Je ne vois pas pourquoi l'un n'irait pas sans l'autre ?! D'ailleurs, l'enseignement de la musique et du chant est obligatoire au primaire avec des périodes qui sont prévues dans la grille horaire officielle. Dès lors, il n'y a aucune raison pour que l'hymne national n'y figure pas parmi d'autres chants. A moins que, bien sûr, vous n'adhériez pas aux propos de cette journaliste française que vous reconnaîtrez aisément:
"De l'enseignement de notre histoire et de nos "mythes"
Se souvenir,parce qu’un pays qui n’a pas de passé construit difficilement son avenir, et que les mythes sont ce qui nous rassemble et nous habite, voilà qui est louable. Mais le serait encore plus la décision de réinvestir ces mythes, à l’école comme dans l’ensemble de l’espace public, plutôt que de les abandonner et de s’étonner ensuite que d’autres s’en saisissent.
Il serait appréciable que la redéfinition d’un roman national qui ne soit pas, certes, le récit simpliste d’autrefois, mais qui nous nourrisse à nouveau de nos épopées communes, soit une des missions d’une institution scolaire qui arrêterait de se gargariser de mots grandiloquents et s’attèlerait à structurer l’esprit des enfants pour préparer leur émancipation future. Les réformes de structure qui transforment depuis plusieurs années l’école républicaine, et que le consensus des penseurs de l’éducation, chantres des compétences et de l’employabilité, rendent inéluctables, semblent furieusement l’ignorer. La constitution d’une communauté nationale apaisée et sûre d’elle -même est le cadet de leurs soucis.
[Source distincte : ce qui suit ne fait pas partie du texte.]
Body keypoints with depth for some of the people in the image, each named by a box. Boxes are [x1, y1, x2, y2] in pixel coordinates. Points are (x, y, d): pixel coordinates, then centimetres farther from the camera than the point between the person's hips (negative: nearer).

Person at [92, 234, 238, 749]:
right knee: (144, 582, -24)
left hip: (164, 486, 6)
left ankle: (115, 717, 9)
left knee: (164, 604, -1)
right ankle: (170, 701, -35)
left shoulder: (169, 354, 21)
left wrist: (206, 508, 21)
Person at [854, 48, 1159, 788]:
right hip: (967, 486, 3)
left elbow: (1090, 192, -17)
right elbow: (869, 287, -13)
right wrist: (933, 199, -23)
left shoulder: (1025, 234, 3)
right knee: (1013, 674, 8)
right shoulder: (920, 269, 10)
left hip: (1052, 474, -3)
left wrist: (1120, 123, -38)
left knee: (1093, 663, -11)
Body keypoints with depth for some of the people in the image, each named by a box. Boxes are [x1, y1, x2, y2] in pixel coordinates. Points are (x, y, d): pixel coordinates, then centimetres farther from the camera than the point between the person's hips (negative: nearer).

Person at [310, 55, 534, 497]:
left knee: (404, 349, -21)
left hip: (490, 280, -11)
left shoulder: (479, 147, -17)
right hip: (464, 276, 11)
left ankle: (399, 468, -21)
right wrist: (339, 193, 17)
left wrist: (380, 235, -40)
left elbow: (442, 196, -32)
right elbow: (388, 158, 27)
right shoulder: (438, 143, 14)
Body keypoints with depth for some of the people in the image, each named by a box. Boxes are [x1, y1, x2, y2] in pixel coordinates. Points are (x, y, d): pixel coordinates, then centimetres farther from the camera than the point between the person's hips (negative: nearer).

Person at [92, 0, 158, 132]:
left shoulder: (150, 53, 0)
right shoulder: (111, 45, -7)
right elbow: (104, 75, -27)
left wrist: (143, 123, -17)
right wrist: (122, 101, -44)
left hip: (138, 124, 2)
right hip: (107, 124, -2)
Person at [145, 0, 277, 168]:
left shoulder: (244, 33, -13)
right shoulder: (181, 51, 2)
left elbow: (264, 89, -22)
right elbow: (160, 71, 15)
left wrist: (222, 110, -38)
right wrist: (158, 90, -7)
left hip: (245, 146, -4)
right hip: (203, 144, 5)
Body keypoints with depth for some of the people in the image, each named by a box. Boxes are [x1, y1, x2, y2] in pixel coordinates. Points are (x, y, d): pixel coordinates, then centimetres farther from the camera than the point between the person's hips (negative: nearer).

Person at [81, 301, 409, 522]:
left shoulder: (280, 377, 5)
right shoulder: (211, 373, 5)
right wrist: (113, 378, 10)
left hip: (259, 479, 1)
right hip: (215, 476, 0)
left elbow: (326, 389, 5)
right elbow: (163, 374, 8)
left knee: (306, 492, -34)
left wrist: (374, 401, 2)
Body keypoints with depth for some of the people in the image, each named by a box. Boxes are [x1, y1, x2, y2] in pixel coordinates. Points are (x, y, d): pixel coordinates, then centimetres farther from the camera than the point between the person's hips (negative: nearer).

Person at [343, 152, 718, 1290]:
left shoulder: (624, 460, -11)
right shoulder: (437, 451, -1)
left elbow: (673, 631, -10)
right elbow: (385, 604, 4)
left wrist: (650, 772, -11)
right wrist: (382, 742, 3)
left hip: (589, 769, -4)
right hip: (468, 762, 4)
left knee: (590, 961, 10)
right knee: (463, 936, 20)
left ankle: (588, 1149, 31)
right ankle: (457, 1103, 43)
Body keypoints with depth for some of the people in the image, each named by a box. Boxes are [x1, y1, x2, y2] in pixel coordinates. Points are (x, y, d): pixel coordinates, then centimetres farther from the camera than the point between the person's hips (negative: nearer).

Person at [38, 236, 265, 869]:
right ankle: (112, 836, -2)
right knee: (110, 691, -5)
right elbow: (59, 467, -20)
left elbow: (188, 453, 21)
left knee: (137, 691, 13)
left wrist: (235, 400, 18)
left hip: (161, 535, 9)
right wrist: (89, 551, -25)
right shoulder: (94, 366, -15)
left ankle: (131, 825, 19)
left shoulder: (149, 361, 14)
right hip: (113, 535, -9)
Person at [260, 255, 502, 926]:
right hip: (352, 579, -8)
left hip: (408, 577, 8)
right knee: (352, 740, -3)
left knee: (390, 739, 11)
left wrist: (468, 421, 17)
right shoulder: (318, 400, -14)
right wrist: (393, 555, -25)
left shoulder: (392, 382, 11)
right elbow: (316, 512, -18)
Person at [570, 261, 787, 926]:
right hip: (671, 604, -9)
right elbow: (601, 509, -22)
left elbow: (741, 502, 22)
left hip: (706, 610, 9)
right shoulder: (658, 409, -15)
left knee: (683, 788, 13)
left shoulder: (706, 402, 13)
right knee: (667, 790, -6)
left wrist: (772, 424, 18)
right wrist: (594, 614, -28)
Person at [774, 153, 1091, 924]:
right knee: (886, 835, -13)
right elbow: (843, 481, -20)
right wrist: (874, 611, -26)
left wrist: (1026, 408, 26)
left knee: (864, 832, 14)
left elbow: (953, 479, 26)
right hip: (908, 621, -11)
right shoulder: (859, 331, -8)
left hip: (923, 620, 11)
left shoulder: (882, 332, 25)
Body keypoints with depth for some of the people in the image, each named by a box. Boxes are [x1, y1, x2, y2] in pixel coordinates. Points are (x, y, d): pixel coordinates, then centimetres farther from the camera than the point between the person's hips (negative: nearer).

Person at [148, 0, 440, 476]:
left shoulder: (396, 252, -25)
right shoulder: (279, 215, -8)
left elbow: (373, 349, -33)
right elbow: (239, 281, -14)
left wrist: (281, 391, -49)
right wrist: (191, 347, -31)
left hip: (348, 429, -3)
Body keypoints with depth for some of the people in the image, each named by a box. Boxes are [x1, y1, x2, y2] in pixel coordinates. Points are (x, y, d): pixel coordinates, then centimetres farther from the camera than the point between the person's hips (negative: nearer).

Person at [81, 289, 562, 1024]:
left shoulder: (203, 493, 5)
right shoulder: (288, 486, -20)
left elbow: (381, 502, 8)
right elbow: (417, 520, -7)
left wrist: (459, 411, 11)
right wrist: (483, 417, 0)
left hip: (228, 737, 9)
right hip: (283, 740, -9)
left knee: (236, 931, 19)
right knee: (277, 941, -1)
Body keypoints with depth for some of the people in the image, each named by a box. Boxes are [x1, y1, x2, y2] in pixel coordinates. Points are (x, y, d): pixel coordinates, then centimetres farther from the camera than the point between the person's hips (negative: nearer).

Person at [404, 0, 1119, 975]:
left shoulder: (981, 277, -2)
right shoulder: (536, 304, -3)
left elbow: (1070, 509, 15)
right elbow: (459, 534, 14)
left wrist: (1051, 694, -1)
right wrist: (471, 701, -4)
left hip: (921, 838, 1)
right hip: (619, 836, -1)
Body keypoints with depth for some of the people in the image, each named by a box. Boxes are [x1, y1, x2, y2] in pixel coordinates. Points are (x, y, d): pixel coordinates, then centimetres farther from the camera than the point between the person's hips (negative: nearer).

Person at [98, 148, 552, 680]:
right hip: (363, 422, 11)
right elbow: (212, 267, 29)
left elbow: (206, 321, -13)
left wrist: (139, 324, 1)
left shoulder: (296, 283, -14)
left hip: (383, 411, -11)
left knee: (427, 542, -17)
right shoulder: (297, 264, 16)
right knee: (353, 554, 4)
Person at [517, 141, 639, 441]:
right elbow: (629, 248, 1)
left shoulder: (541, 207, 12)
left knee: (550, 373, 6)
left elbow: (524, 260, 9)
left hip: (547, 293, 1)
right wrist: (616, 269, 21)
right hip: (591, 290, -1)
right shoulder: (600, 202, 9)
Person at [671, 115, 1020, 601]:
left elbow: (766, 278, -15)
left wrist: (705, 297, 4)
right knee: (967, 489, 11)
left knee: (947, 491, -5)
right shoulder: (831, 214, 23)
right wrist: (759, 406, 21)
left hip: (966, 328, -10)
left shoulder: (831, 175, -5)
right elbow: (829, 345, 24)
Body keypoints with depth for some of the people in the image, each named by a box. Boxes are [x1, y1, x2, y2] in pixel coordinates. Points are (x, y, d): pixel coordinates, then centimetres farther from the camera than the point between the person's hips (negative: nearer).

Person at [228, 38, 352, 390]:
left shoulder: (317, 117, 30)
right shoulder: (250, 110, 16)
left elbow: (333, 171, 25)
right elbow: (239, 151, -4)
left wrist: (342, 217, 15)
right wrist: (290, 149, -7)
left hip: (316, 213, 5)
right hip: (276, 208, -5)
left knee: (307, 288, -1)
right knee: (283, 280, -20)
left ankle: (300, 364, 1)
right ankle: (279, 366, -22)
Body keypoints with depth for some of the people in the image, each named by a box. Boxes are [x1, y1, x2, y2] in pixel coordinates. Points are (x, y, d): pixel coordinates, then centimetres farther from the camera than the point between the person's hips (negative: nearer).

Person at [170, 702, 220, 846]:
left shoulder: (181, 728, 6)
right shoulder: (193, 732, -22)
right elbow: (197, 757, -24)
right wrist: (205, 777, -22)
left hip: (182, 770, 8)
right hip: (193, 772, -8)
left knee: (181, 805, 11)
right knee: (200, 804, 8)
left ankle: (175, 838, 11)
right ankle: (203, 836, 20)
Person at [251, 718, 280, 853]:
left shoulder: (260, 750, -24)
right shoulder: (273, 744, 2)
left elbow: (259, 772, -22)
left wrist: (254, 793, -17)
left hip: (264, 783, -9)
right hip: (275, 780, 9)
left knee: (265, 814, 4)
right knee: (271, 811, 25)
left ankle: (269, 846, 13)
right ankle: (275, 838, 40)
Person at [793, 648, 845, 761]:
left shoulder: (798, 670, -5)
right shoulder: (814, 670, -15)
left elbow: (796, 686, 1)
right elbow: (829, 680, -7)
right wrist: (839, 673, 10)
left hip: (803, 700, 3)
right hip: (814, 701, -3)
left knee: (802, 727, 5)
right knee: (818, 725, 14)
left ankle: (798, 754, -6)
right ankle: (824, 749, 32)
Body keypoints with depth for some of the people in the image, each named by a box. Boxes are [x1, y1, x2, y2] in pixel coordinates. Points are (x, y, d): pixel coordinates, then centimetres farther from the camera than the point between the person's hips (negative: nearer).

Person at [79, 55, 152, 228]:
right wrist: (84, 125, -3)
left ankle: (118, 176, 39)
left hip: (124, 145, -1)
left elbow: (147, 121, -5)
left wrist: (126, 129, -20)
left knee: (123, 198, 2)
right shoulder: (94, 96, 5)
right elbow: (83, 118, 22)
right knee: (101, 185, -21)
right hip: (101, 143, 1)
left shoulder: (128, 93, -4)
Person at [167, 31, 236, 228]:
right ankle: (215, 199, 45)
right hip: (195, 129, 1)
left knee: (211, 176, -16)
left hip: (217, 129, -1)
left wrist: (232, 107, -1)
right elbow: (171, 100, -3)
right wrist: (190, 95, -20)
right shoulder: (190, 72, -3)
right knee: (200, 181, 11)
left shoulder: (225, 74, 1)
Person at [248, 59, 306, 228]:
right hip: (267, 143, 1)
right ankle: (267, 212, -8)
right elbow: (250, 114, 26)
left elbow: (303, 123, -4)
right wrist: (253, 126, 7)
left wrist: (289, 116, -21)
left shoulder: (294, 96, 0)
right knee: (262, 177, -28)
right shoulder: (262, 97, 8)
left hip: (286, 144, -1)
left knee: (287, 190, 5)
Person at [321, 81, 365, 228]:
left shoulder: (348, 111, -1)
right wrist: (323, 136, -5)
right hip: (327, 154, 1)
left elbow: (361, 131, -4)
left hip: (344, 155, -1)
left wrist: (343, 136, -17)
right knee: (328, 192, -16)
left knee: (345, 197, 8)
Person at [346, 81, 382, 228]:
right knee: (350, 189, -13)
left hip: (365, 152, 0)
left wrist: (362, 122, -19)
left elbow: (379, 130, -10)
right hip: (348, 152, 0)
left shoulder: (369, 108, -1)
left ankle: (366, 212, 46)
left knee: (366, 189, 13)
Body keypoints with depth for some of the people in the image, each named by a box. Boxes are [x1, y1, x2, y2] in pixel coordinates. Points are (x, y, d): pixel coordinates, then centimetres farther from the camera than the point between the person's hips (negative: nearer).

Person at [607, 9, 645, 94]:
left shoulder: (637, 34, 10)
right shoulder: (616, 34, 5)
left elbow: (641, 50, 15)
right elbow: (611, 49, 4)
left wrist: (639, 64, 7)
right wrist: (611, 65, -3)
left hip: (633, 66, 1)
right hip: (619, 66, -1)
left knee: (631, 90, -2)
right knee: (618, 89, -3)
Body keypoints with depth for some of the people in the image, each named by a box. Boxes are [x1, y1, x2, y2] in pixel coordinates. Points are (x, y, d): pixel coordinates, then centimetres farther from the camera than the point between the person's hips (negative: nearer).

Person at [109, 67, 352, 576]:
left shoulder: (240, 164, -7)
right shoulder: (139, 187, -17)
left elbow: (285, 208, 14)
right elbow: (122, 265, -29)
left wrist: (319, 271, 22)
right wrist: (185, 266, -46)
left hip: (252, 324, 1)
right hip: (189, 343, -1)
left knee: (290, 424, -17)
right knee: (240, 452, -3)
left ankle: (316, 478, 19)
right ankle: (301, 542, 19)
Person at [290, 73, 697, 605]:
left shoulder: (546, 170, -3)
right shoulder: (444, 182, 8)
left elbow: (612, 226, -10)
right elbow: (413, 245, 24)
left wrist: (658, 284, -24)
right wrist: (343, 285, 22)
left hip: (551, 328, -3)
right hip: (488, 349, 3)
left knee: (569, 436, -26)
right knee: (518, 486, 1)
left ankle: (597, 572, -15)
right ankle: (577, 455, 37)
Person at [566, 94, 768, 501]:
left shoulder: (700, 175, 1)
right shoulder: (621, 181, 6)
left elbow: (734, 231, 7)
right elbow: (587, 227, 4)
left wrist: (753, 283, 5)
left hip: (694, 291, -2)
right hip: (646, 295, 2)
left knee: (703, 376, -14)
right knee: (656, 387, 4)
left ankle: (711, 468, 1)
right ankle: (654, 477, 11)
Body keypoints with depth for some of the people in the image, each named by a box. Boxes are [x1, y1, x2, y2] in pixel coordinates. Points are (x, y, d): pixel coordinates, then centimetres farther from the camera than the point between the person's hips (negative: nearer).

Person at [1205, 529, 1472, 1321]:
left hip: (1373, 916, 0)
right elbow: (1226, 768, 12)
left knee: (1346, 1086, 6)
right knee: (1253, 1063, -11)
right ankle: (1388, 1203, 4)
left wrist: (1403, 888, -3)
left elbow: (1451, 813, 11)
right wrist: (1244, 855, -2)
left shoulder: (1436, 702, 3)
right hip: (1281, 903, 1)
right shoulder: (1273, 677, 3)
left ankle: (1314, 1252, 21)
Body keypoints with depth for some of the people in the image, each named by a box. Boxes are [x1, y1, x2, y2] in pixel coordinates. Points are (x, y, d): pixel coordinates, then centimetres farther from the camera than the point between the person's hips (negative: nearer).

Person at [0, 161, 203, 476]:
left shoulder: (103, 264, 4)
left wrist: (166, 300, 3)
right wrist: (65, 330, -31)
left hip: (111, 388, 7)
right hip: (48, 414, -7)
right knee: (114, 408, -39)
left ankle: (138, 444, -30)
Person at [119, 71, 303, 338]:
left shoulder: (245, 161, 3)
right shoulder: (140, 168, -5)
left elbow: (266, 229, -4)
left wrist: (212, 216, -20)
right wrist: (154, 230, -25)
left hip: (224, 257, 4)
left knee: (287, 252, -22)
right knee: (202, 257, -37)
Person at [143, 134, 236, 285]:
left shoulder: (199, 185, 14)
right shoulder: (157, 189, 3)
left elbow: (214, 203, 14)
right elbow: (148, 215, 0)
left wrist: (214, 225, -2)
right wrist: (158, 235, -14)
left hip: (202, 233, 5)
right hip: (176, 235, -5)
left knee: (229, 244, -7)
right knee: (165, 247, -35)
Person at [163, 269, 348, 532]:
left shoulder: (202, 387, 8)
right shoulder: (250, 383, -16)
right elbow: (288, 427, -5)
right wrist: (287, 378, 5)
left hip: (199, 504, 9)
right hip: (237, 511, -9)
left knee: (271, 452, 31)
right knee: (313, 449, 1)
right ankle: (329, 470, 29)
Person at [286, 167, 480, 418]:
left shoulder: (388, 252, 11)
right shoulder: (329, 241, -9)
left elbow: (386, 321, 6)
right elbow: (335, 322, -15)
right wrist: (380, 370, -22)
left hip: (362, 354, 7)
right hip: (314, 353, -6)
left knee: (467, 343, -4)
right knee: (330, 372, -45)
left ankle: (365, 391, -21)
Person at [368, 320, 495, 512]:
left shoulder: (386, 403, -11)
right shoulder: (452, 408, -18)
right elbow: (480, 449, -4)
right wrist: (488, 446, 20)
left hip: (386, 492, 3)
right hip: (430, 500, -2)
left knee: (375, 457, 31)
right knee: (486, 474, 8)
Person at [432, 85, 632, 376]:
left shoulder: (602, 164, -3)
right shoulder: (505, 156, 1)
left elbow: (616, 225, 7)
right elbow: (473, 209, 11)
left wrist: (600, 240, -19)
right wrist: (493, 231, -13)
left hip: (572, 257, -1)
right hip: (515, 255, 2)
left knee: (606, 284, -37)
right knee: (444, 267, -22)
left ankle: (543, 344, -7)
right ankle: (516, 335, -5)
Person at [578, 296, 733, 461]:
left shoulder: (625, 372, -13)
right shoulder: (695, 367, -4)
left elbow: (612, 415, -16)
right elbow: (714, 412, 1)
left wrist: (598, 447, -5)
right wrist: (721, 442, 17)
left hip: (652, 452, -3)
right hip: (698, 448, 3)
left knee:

...L'horizon de la vie de ces jeunes gens, c'est leur nombril. Sa raison d'être, c'est la satisfaction de leurs envies les plus dérisoires, nouveau portable ou shopping entre filles.
...la curiosité d'esprit qui pousse à s'intéresser à ce que firent les êtres humains qui nous ont précédés ne les effleure pas. Rien d'étonnant quand on leur donne pour modèle Kate Moss ou Beyoncé.
Toute notre société aboutit donc à ce que nous produisions une jeunesse hors sol - comme on produit des tomates - sans le moindre lien avec la civilisation qui l'a précédée".